Il calcio è strano, Inter e Juventus hanno perso una partita ciascuno e a distanza di 4 giorni. Entrambe contro il Sassuolo, a fine settembre. Dionisi ha colto l’attimo come nessun altro, eppure a quelle 2 vittorie, ne ha sommate solo altre 2 nelle restanti 12 partite. Quasi come Dionisi, anche Thiago Motta e il suo Bologna hanno spaventato le regine: 2 pareggi, uno a Torino e carico di rimpianti, l’altro a Milano, in rimonta dal doppio svantaggio. Più dello scontro diretto, finito pari in tutto, è stata l’Atalanta a stabilire l’attuale gerarchia del campionato: la Juventus è andata a Bergamo soprattutto per non perdere, l’Inter innanzi tutto per provare a vincere. Missioni centrate e finora la differenza è tutta lì. L’Inter segna più di tutti e di gran lunga (37 gol, cioè 2,46 a partita), mentre l’attacco della Juventus è appena il settimo del campionato (23 gol, cioè 1,53 per volta).
L’Inter ha incassato solo 7 gol, miglior difesa. Appena 2 in più la Juventus, ma tolto il cappotto subìto a Reggio Emilia (4 gol) sarebbero 5 in 14 partite, sostanzialmente la media dell’Inter. Sommer ha tenuto le lenzuola pulite 2 volte su 3, cioè in 10 partite su 15. Sono 8 i clean sheet di Szczesny (più 1 di Perin). La Juventus quindi attacca male, anzi poco, ma si difende bene. E dire che Allegri ha 4 giocatori che complessivamente sembrano sommare valori superiori ai 4 di Inzaghi.
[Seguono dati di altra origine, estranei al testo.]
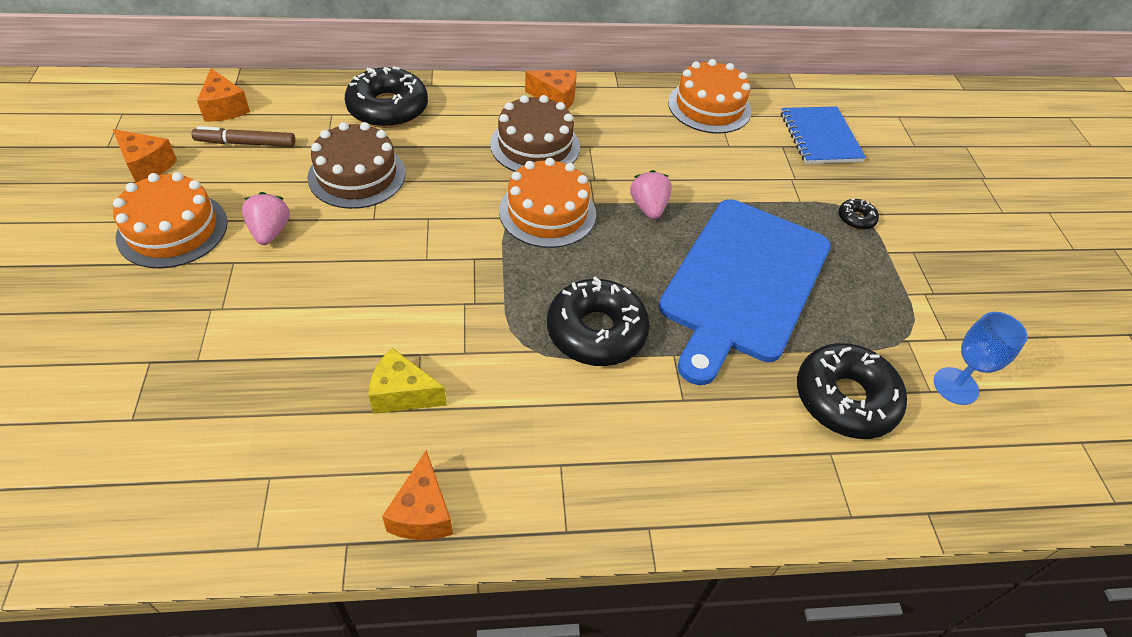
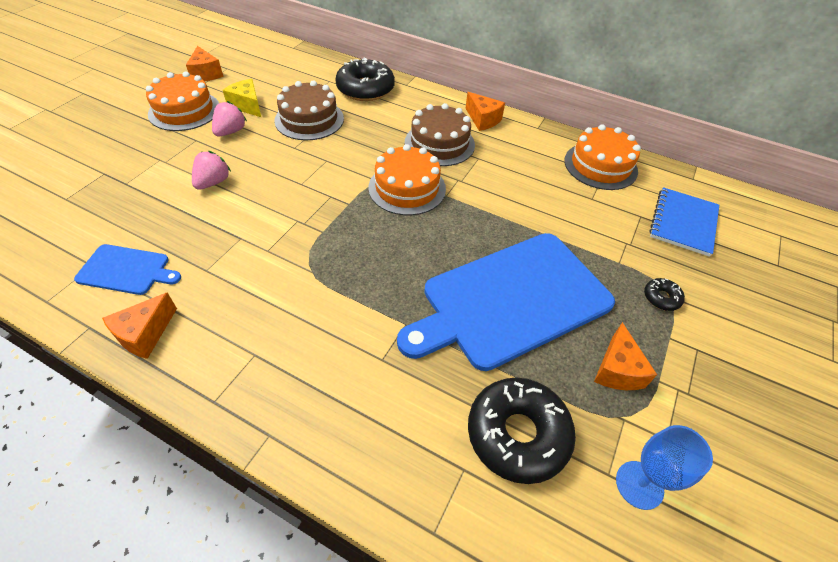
camera: 35 degrees right, 0 degrees up
(224, 108) = (274, 58): orange cheese -> orange cheese (617, 370)
(246, 143) = (266, 80): brown marker -> none
(321, 459) = (126, 270): none -> blue cutting board
(402, 394) = (207, 256): yellow cheese -> yellow cheese (247, 106)
(596, 331) = (365, 280): black donut -> none
(648, 208) = (484, 215): pink strawberry -> pink strawberry (213, 182)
Interpretazioni, scelte. Inzaghi vuole sempre comandare, anche quando aspetta e si difende. Il gioco dell’Inter è schematizzato, continui scambi, squadra corta ma non schiacciata, nell’attesa del pallone giusto per la folata che travolge. Allegri lascia invece volentieri il pallone all’avversario. A Firenze ha vinto lasciando il 66% del possesso palla a Italiano. A Monza l’ha fatto col 64% per Palladino e contro il Napoli addirittura il 67% a Mazzarri, che di quel 67% ne ha giocato il 61% nella metà campo della Juventus. Casa o trasferta, non cambia nulla. E quello che più di tutti l’ha capito è stato proprio Inzaghi, che a Torino non si è nascosto (anche per lui, solito 65% di possesso) ma neppure si è esposto (solo il 38% nella metà campo avversa). Ha scelto di non provare a vincere la tappa, per non rischiare di perderla, convinto che il campionato sia un po’ il Giro d’Italia. Allegri reggerà fino alla fine?